▸ EXERCISE DESCRIPTION: Reproduce exactly the lines from the one that holds "text [167, 238, 1079, 297]" through the last line of the entries, both ends included, but not the pictures.

▸ MATERIAL PROVIDED:
════
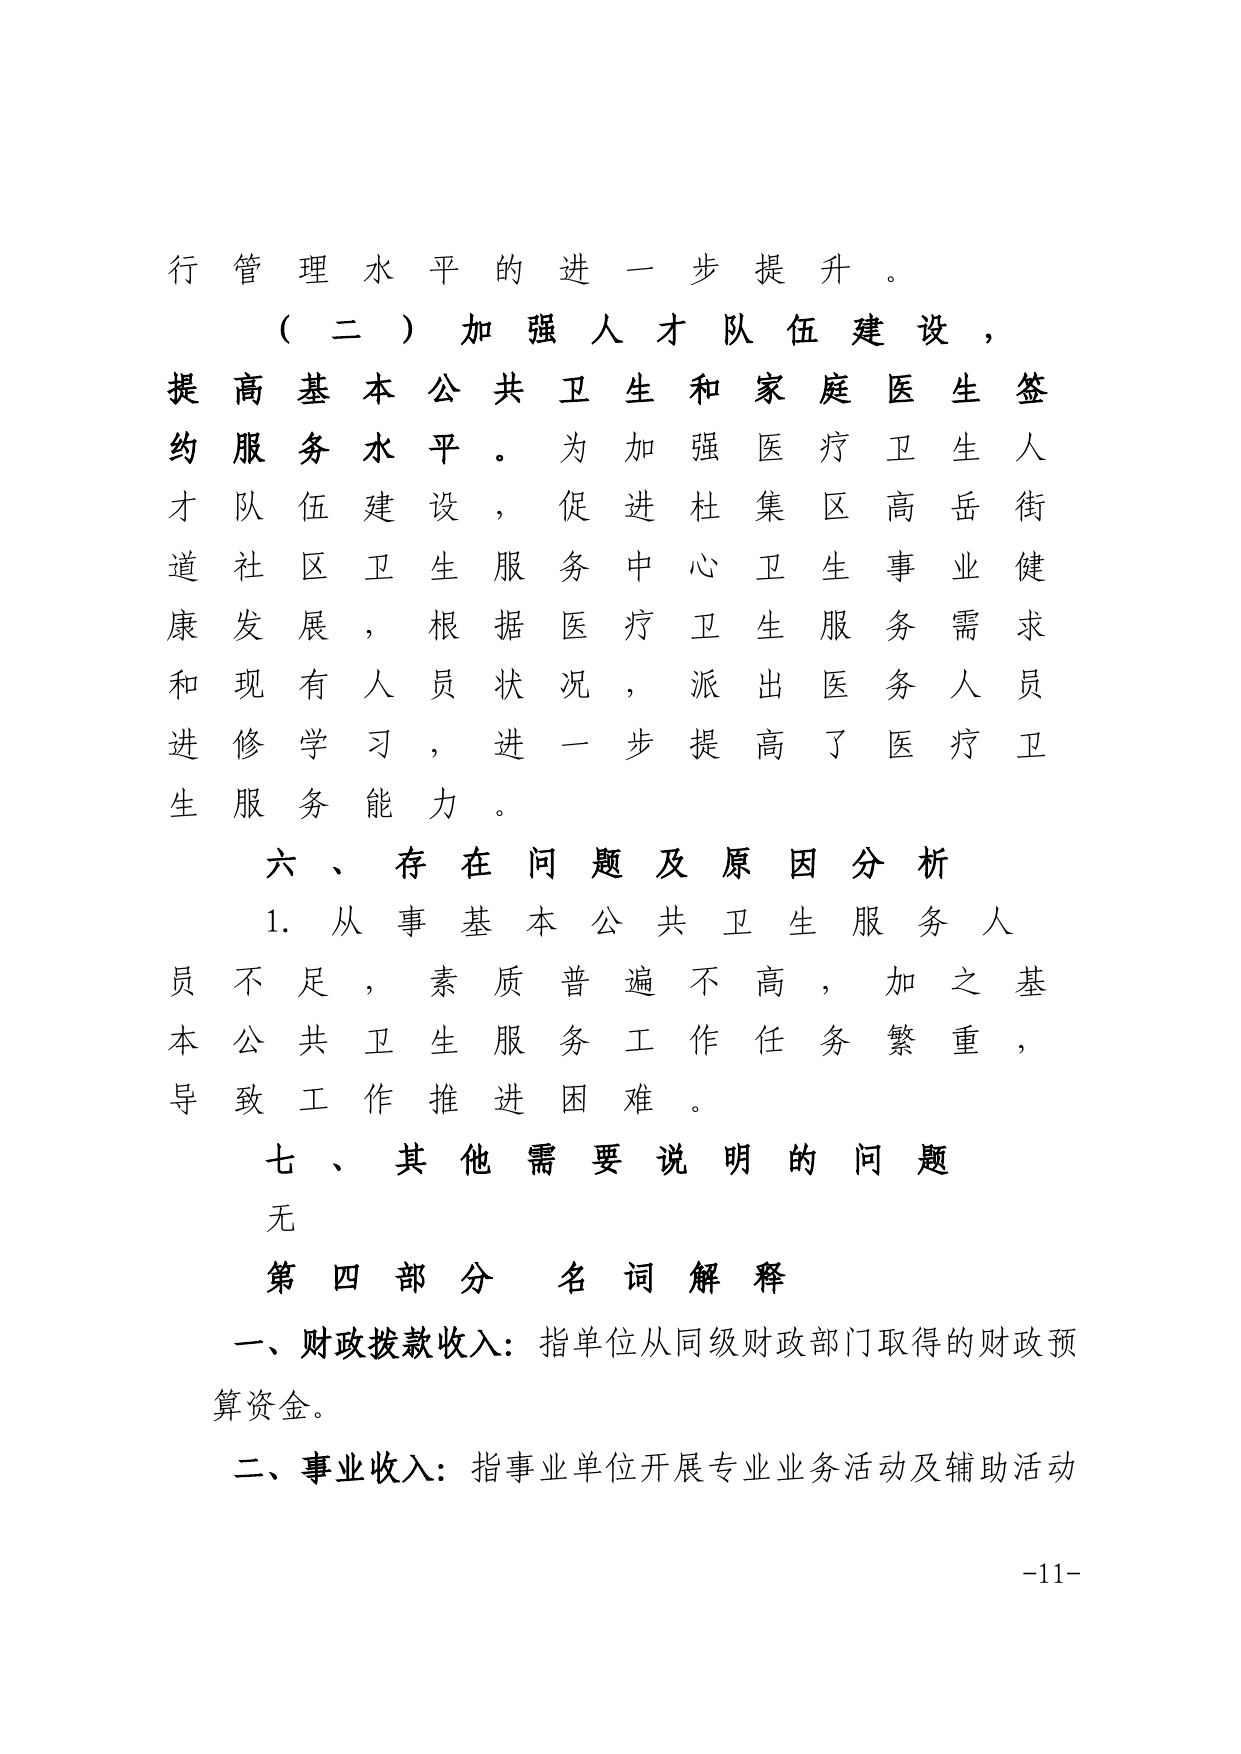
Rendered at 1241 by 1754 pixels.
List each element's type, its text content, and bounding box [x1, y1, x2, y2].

text 六、存在问题及原因分析 [167, 831, 1079, 890]
text 无 [167, 1186, 1079, 1246]
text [167, 238, 1079, 297]
text 第四部分 名词解释 [167, 1246, 1079, 1305]
text 一、财政拨款收入：指单位从同级财政部门取得的财政预算资金。 [211, 1305, 1079, 1430]
text 七、其他需要说明的问题 [167, 1127, 1079, 1186]
text （二）加强人才队伍建设，提高基本公共卫生和家庭医生签约服务水平。为加强医疗卫生人才队伍建设，促进杜集区高岳街道社区卫生服务中心卫生事业健康发展，根据医疗卫生服务需求和现有人员状况，派出医务人员进修学习，进一步提高了医疗卫生服务能力。 [167, 297, 1079, 831]
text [167, 1430, 1079, 1492]
text 1.从事基本公共卫生服务人员不足，素质普遍不高，加之基本公共卫生服务工作任务繁重，导致工作推进困难。 [167, 890, 1079, 1127]
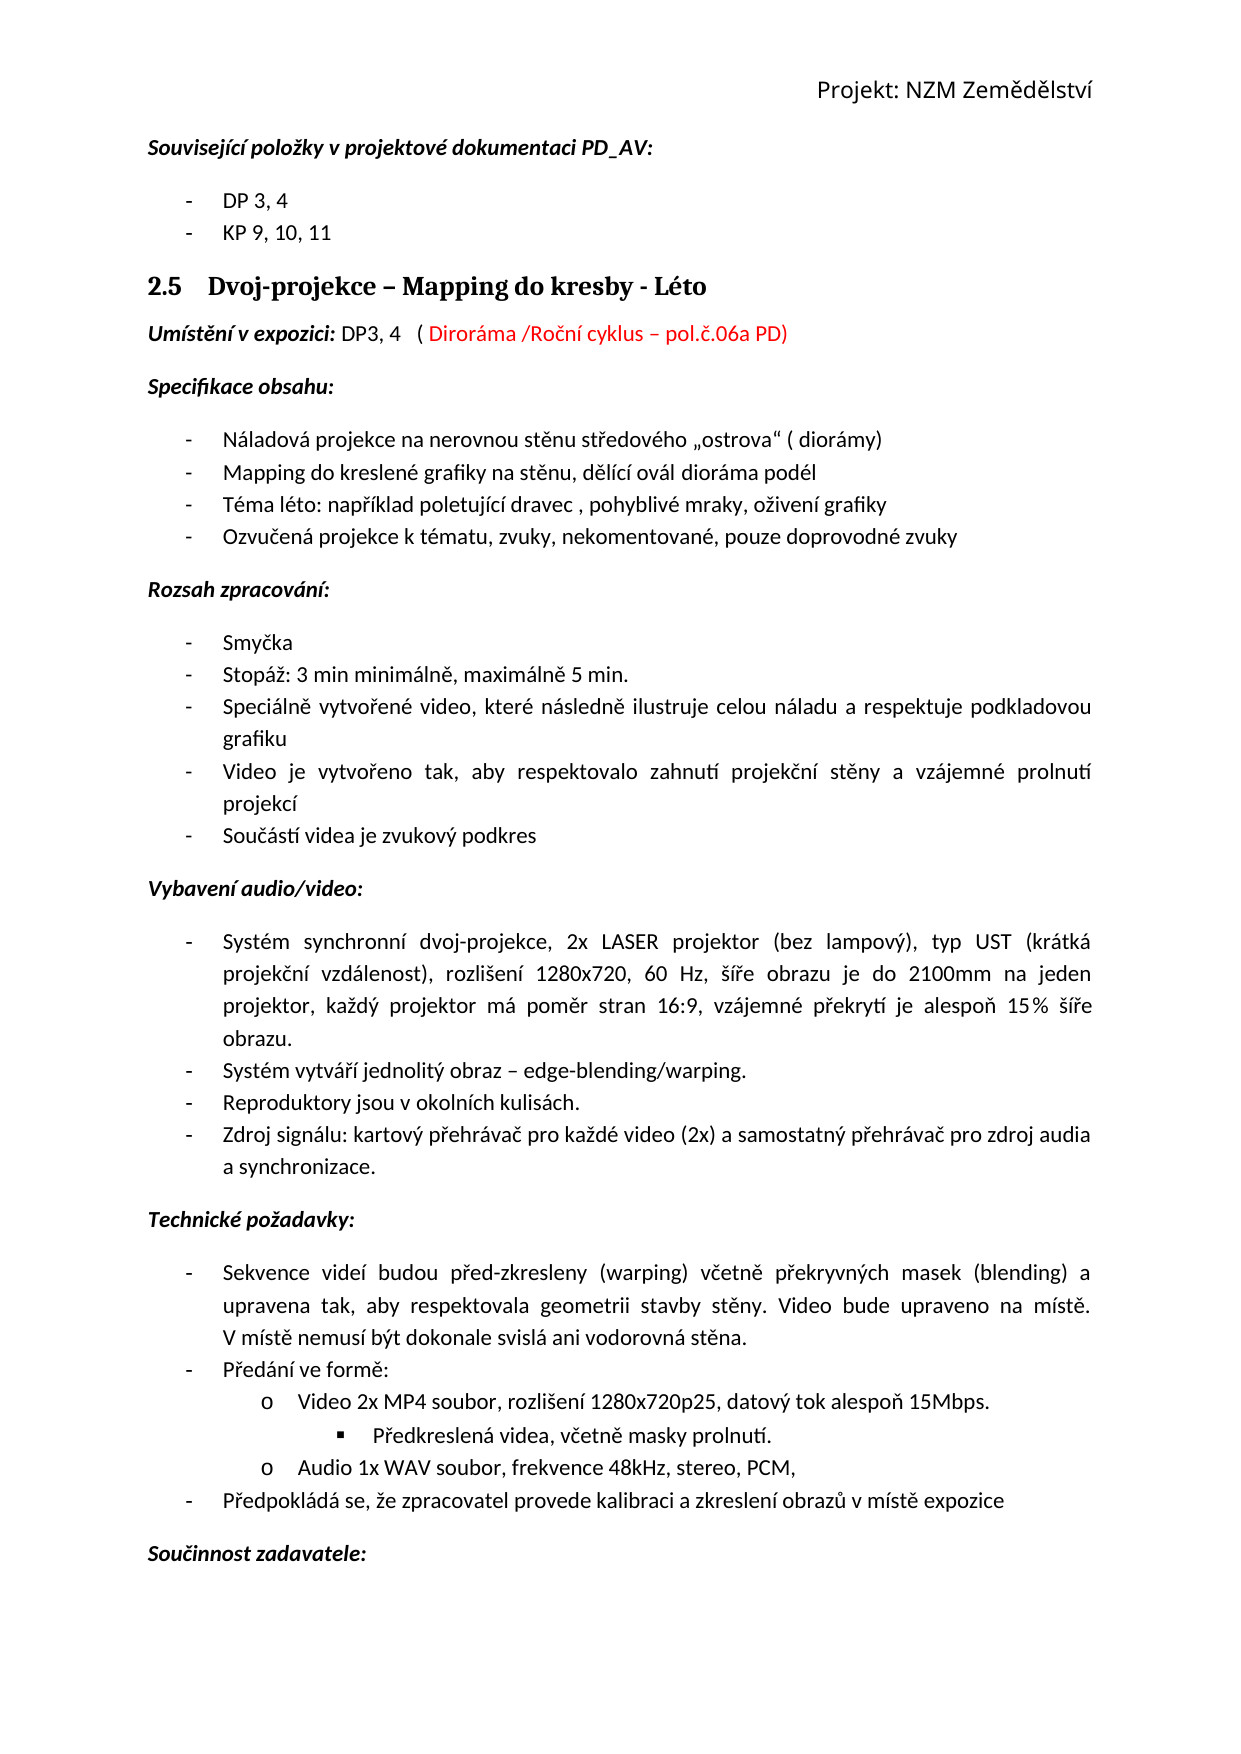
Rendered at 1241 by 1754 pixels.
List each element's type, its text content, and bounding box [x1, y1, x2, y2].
════
▸ SOLUTION:
text [167, 238, 1079, 297]
text 第四部分 名词解释 [167, 1246, 1079, 1305]
text 一、财政拨款收入：指单位从同级财政部门取得的财政预算资金。 [211, 1305, 1079, 1430]
text 七、其他需要说明的问题 [167, 1127, 1079, 1186]
text （二）加强人才队伍建设，提高基本公共卫生和家庭医生签约服务水平。为加强医疗卫生人才队伍建设，促进杜集区高岳街道社区卫生服务中心卫生事业健康发展，根据医疗卫生服务需求和现有人员状况，派出医务人员进修学习，进一步提高了医疗卫生服务能力。 [167, 297, 1079, 831]
text [167, 1430, 1079, 1492]
text 1.从事基本公共卫生服务人员不足，素质普遍不高，加之基本公共卫生服务工作任务繁重，导致工作推进困难。 [167, 890, 1079, 1127]
Rendered at 1241 by 1754 pixels.
List each element's type, its text content, and bounding box [x1, y1, x2, y2].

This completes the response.